"""

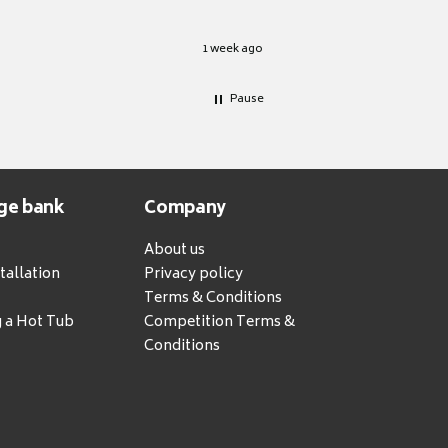
1 week ago
Pause
ge bank
Company
About us
tallation
Privacy policy
Terms & Conditions
g a Hot Tub
Competition Terms &
Conditions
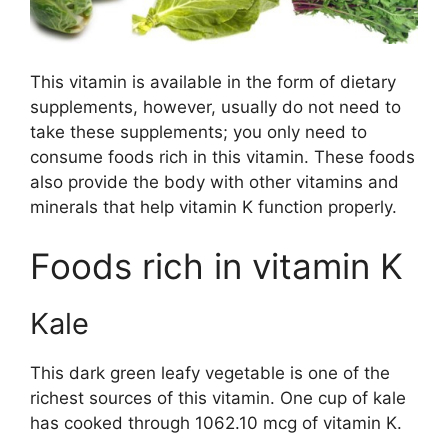
This vitamin is available in the form of dietary
supplements, however, usually do not need to
take these supplements; you only need to
consume foods rich in this vitamin. These foods
also provide the body with other vitamins and
minerals that help vitamin K function properly.
Foods rich in vitamin K
Kale
This dark green leafy vegetable is one of the
richest sources of this vitamin. One cup of kale
has cooked through 1062.10 mcg of vitamin K.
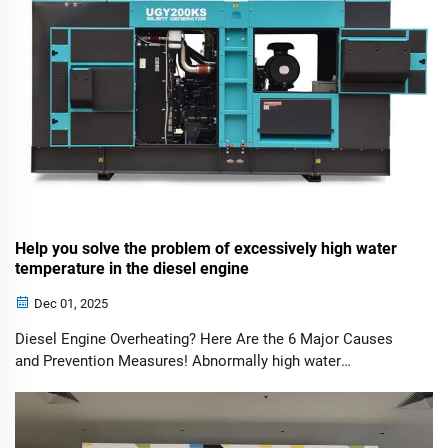
Help you solve the problem of excessively high water
temperature in the diesel engine
Dec 01, 2025
Diesel Engine Overheating? Here Are the 6 Major Causes
and Prevention Measures! Abnormally high water
temperature in a diesel engine should never be ignored. It
can lead to coolant boiling and power loss in mild cases, or
even severe failures such as...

"""

Whenever a line of the data contains "Terms", it counts; state how many such lines there are, with nothing added.

# Task result
2